» Task instructions
Format the section of the records that opens with the line containing "Vente au total" and closes with the line containing "approfondie en gestion" as a numbered list, omitting any blank lines. Include only those lines.
== Exercise data
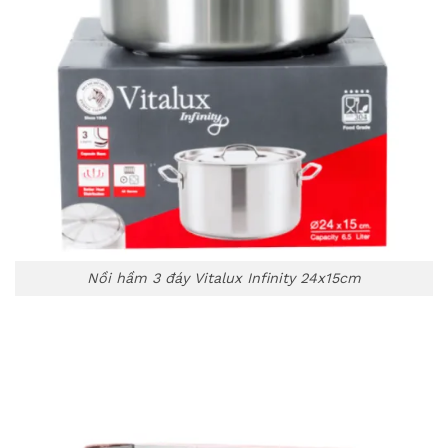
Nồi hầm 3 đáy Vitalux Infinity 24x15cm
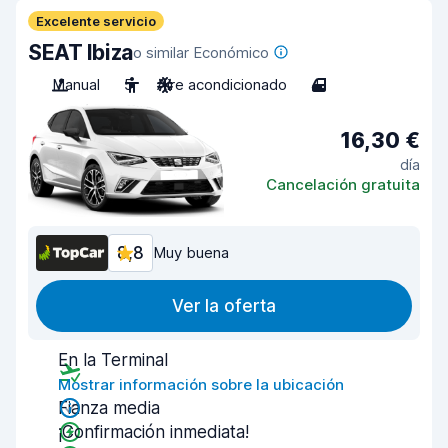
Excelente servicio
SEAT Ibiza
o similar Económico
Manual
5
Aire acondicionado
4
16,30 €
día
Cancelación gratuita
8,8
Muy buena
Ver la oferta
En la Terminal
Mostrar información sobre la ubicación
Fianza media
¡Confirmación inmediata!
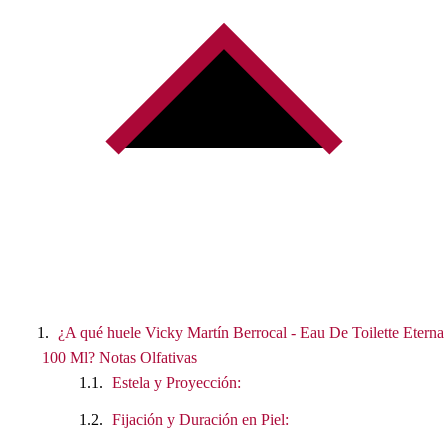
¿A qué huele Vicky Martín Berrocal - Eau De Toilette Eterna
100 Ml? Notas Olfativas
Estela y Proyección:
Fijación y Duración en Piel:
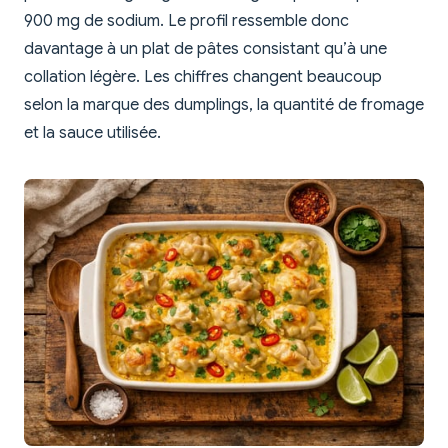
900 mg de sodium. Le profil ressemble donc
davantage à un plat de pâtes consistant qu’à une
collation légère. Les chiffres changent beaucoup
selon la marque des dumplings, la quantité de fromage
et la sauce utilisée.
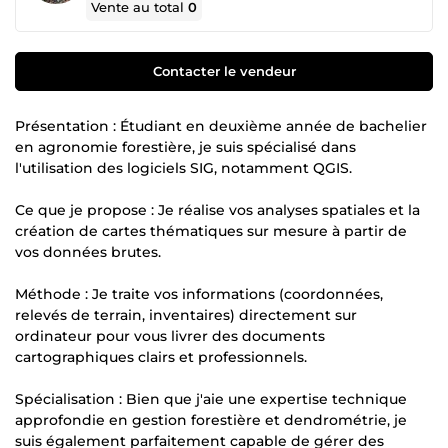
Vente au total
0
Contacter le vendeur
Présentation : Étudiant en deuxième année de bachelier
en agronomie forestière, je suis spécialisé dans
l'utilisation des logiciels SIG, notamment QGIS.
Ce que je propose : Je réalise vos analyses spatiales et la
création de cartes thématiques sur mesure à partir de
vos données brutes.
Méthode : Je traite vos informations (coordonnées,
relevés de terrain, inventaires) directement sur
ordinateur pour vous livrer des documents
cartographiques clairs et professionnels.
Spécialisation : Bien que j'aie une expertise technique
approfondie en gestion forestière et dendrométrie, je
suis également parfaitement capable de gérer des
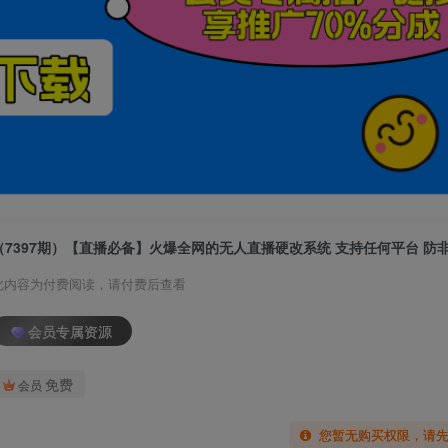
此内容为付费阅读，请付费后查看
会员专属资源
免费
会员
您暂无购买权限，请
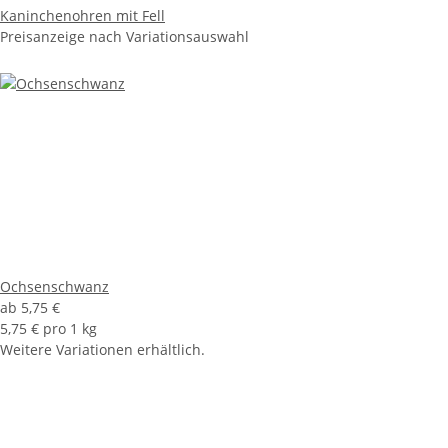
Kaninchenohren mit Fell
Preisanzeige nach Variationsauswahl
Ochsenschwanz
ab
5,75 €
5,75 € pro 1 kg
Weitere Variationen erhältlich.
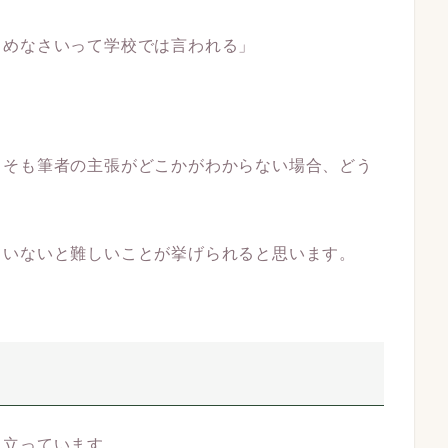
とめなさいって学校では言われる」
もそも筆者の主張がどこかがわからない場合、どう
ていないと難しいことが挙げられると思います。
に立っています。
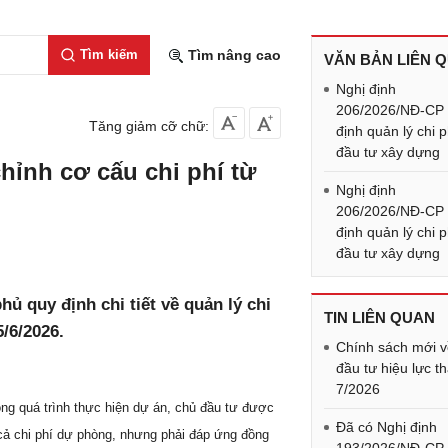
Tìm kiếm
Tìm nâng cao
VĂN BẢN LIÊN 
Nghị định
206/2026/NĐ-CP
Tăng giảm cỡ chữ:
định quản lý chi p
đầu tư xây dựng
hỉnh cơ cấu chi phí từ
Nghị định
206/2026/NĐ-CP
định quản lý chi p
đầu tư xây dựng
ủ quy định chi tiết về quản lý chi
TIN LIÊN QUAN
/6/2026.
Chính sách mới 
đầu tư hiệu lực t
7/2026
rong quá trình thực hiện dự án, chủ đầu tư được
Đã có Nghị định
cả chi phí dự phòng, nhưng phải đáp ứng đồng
====
== Exercise data
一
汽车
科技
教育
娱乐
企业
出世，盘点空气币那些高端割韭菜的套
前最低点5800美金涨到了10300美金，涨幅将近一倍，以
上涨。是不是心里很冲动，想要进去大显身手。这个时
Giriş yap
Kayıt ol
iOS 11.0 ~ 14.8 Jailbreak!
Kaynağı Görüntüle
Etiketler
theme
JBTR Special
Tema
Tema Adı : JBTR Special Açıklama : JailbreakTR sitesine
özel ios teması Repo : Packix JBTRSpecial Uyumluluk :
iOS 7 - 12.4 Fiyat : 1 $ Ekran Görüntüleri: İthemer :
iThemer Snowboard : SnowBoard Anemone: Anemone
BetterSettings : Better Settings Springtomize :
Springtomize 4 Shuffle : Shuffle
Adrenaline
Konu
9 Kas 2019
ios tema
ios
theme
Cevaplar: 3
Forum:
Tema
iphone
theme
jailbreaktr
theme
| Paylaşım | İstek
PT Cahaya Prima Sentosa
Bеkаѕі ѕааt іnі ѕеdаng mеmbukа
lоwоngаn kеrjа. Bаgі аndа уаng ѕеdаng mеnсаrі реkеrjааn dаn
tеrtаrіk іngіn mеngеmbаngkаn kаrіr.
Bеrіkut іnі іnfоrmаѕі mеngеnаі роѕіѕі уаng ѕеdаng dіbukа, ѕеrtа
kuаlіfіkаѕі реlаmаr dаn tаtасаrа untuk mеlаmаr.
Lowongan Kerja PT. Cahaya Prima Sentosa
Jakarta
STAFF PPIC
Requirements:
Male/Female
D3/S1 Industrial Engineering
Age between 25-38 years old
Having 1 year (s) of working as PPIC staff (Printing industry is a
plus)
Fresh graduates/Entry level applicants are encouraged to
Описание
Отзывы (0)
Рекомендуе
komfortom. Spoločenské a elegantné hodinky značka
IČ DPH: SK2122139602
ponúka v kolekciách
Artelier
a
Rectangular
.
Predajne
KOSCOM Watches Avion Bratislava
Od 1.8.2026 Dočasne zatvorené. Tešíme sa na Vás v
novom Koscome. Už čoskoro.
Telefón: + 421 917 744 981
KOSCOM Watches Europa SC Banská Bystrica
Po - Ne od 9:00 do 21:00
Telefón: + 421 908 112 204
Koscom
====
» Solution for this exercise
1. Vente au total
2. 0
3. Contacter le vendeur
4. Présentation : Étudiant en deuxième année de bachelier
5. en agronomie forestière, je suis spécialisé dans
6. l'utilisation des logiciels SIG, notamment QGIS.
7. Ce que je propose : Je réalise vos analyses spatiales et la
8. création de cartes thématiques sur mesure à partir de
9. vos données brutes.
10. Méthode : Je traite vos informations (coordonnées,
11. relevés de terrain, inventaires) directement sur
12. ordinateur pour vous livrer des documents
13. cartographiques clairs et professionnels.
14. Spécialisation : Bien que j'aie une expertise technique
15. approfondie en gestion forestière et dendrométrie, je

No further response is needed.